In this unit, we’ll discuss how to structure a data analysis to make it as efficient as possible.

Learning Objectives

  • Be able to set up a structure for an efficient and reproducible analysis.

Overall project structure

You want to set up your analysis in such a way that it makes sense to you and others and allows for a good and efficient workflow. The main components of your analysis will be data, code, results (tables, figures, etc.) and products (reports, interactive apps, slides, etc.). It is a good idea to have separate folders for each of those elements inside your main project folder. Your project folder could be a Github repository (a good idea) or not. Since you might not want to share your analysis publicly, sometimes using a private repository is useful. (Though don’t worry about getting scooped. Everyone is so busy with their own stuff, nobody really cares what you are working on 😁. In general, I recommend private repositories if you have data that can’t be made public.) Starting your project as an R project is also a good idea.

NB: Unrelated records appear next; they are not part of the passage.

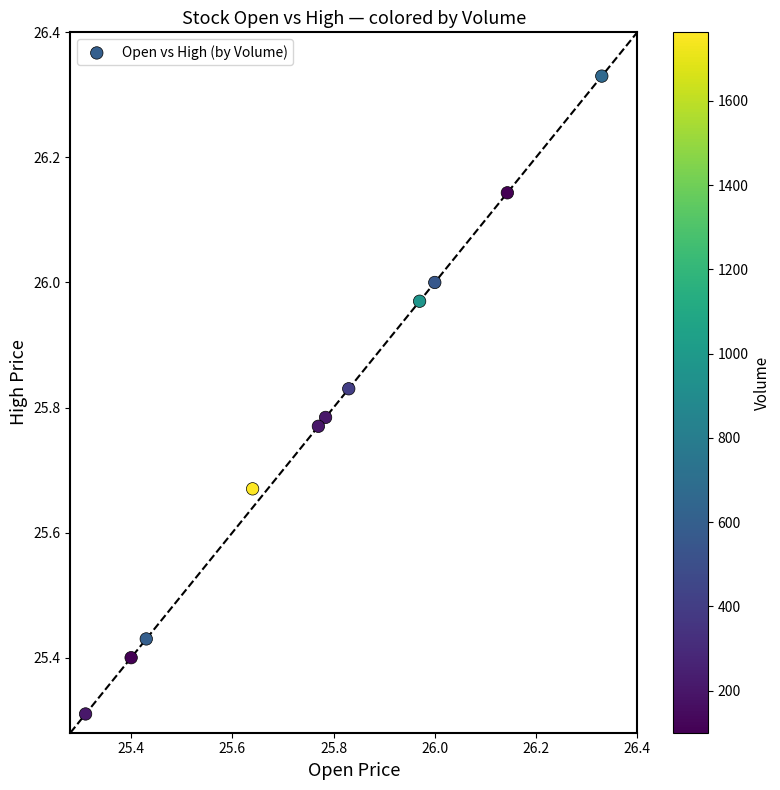

What Y value in the scatter plot is closest to 25?

25.3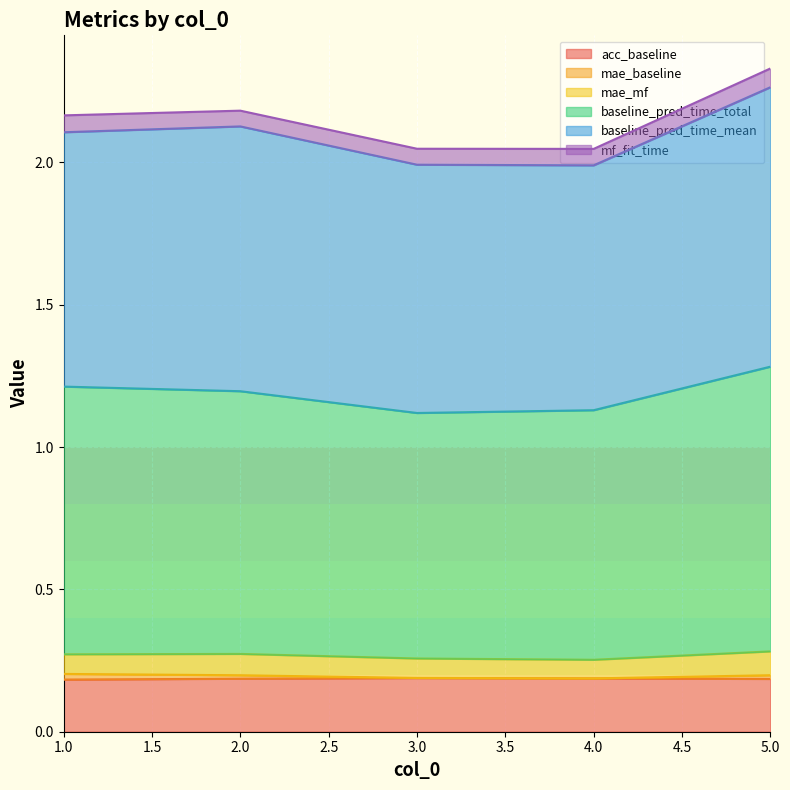

How many interior local valleys does the baseline_pred_time_total series have?

1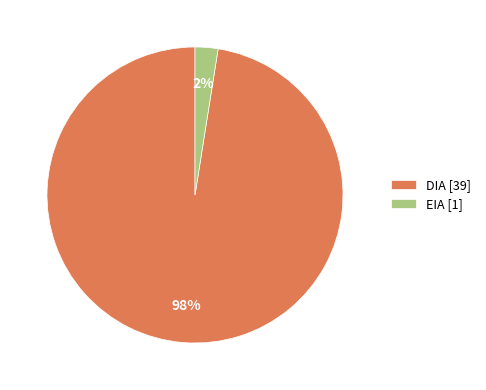

Is there a majority slice in this chart?

Yes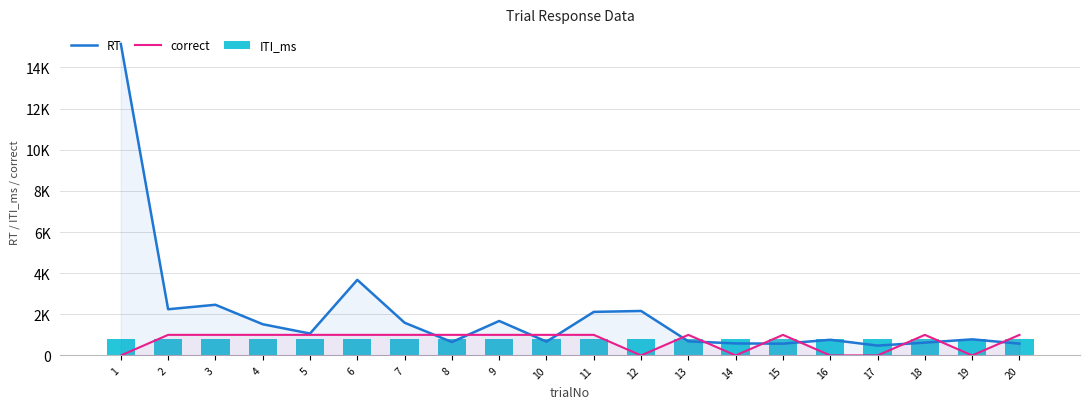

Which series has the widest spread of values?

RT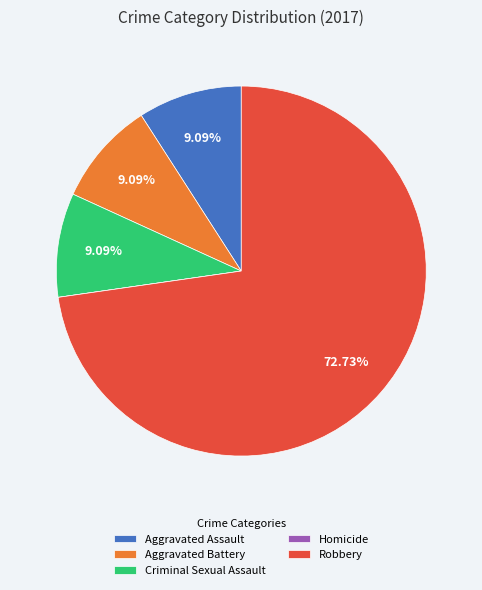

What percentage is the Criminal Sexual Assault slice, to the nearest percent?

9%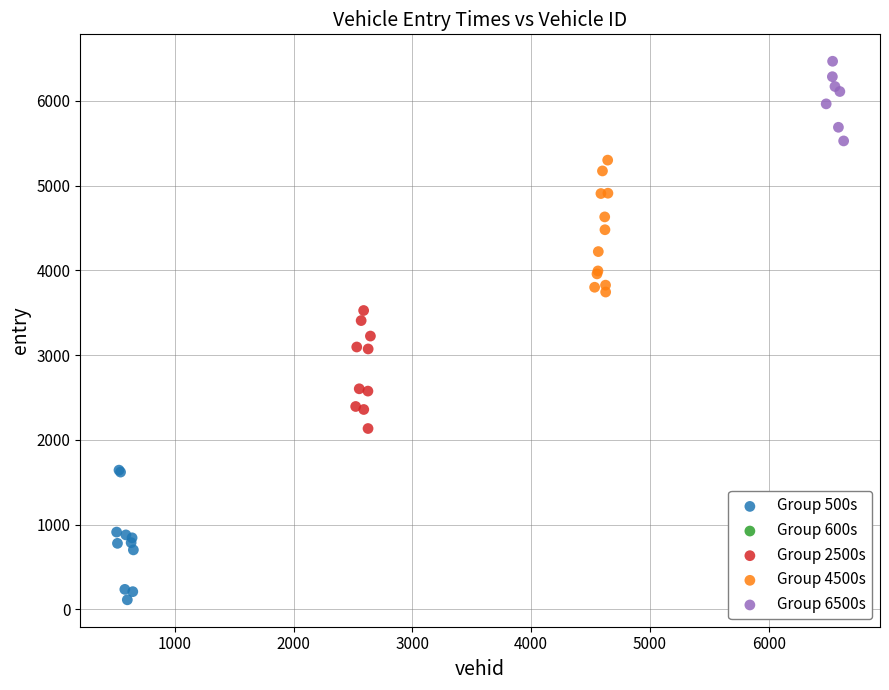

Which series contains the highest Y value?

Group 6500s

Inside your folders, you can have subfolders, e.g., separate folders for figures and tables. Or you could have subfolders for different types of analyses. There is no one correct way to set up things, but you should think of a logical and consistent structure before you start your project.

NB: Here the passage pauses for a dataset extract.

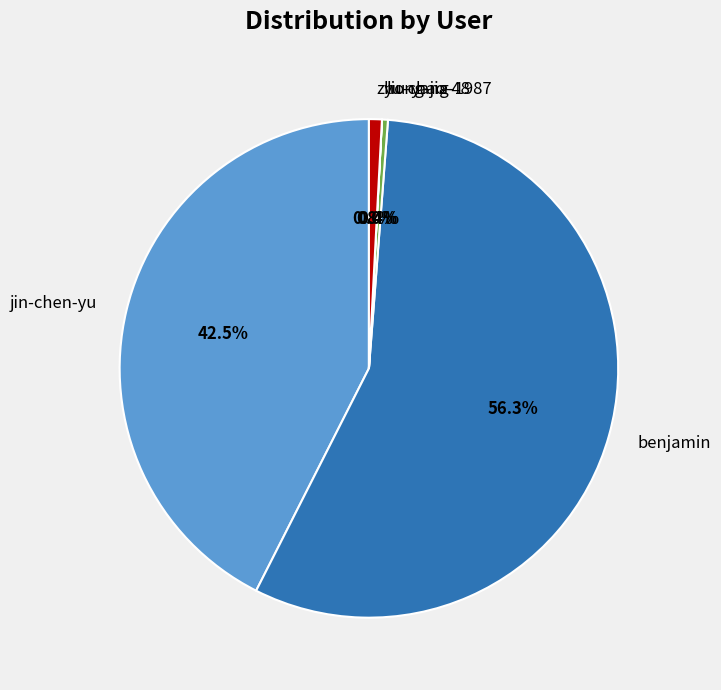

What percentage is NOT represented by zhong-jia?

99.2%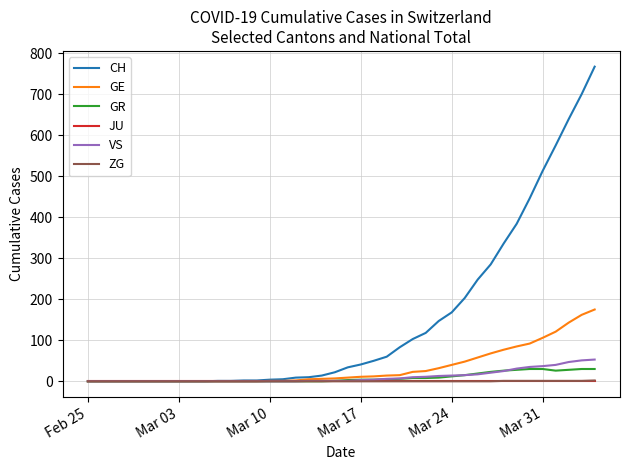

How many distinct data groups are displayed?

6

How to structure your analysis

You will want different R or R Markdown scripts for the cleaning/wrangling/exploring part and the analysis part. The number of scripts depends on your project and your preference. In general, keeping things modular is useful. If you had one file that did the analysis and created a report, that would be ok for a small project. But then if you wanted to make a set of slides based on your results, you’ll have to find a way to include the code in those slides. It would be easier to have code produce and save results such as figures, which can then be included in both a report/manuscript and slides.

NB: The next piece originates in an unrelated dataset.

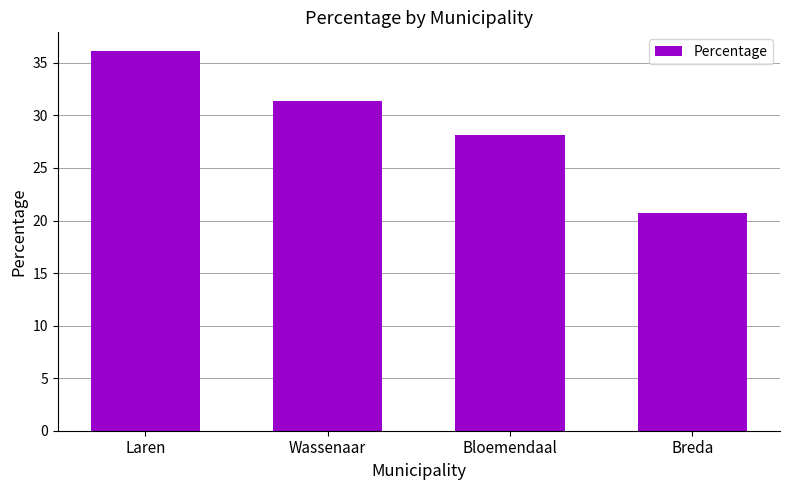

List the labels in order of value, smallest first.

Breda, Bloemendaal, Wassenaar, Laren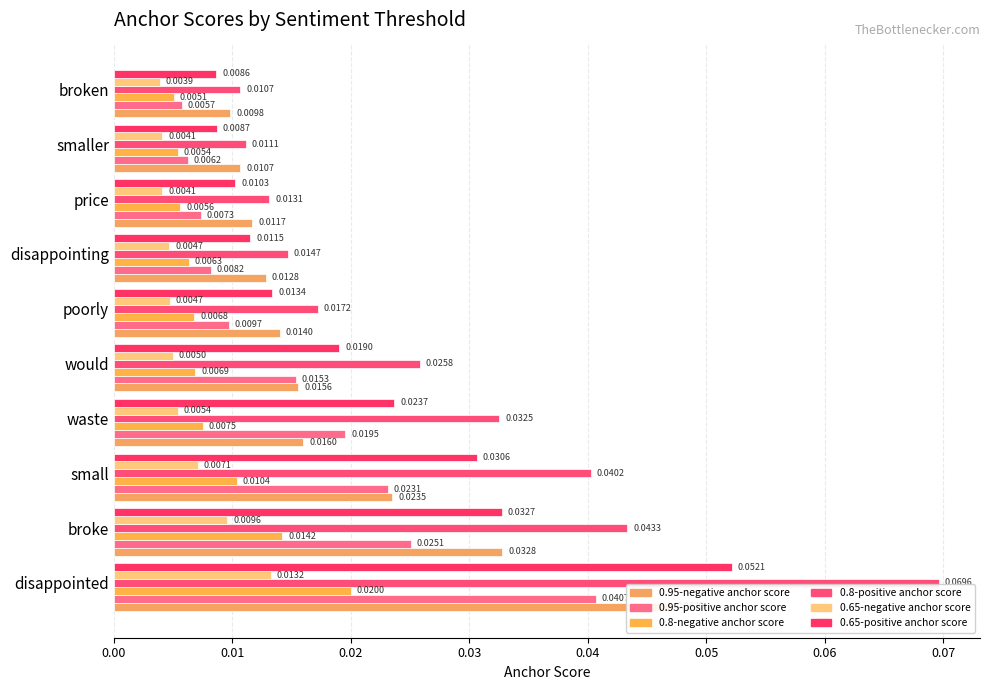

Rank the series at price from highest to lowest value.

0.8-positive anchor score, 0.95-negative anchor score, 0.65-positive anchor score, 0.95-positive anchor score, 0.8-negative anchor score, 0.65-negative anchor score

Another consideration is computational time. For simple projects, your code will likely run fast. Once your analysis or data become large, parts of your code might run very long. You will then want to structure your scripts such that the computationally-intensive part is only run when absolutely needed. You definitely want to avoid a scenario where you have to wait minutes or hours as you play around with a figure to make it look the way you want.

As an example, and hopefully useful guide for your class project, I created a public Github repository called dataanalyis-template which is meant as a template for doing a data analysis project. It has different folders for organizing your project. Various README files are provided to explain what each folder should contain. The template also contains several example files to show how the whole project workflow (or any data analysis workflow for that matter) can work. This is, of course, only one way to structure things. You are welcome to figure out your own setup and structure. Overall, figure out what setup works best for you, while keeping in mind that it should be easily understandable/reproducible for a reader (or your colleague, PI,…). You’ll be exploring this template as part of the exercise.

Setting paths

One problem that I encounter every time I teach a course like this is the use of paths that are specific only to the user’s computer and do not work on someone else’s machine. Do not set paths or load files from paths that only exist on your machine! Instead, you should only use relative paths. A relative path is a file path that is relative to some directory. So what should not be part of your code is the command setwd() (because your working directory is likely different from everyone else) or anything that involves a full path name (e.g. C:/myusername/mydesktop/myfolder/) since nobody you share the code with will have that folder.

For a short video tutorial, on relative paths, see this video. Note that the video is several years old and he doesn’t use R Projects. I strongly recommend using R Projects. By having any project you work on as an R project, relative paths will always be relative to the main directory in which your .Rproj file is located. As long as someone loads the project by clicking on the .Rproj file, and you only use relative paths, things should work well on any computer. While R projects solve most of the problem, some issues remain, e.g. differences of how relative paths are treated in Rmd versus R files.

To solve those issues, you should use the here package, together with R Projects. It helps solve issues with relative paths being dealt with differently in an Rmd file versus an R file versus the console. This blog post is a great, short explanation of why one should use the here package and how to do it.

However you do things, make sure that for your exercises and especially final project, someone else can clone your repository (or otherwise copy your project if it’s not on Github) to their computer and run everything, without having to have exactly your setup of folders.

Further Resources

Several efforts to develop further tools to help improve reproducible research within the R system exist. The few I know about are listed below. I have not tried to use any of them, but feel free to try/use them as part of this class.

While there is no substitute for clear thinking and being careful in your analysis, things such as having a clear structure can help with this. The importance of good structure to help you achieve optimal results is well appreciated in many contexts. For a short discussion of this, see this article by Seth Godin. For a more in-depth discussion of this idea, the Checklist Manifesto by Atul Gawande is a great read.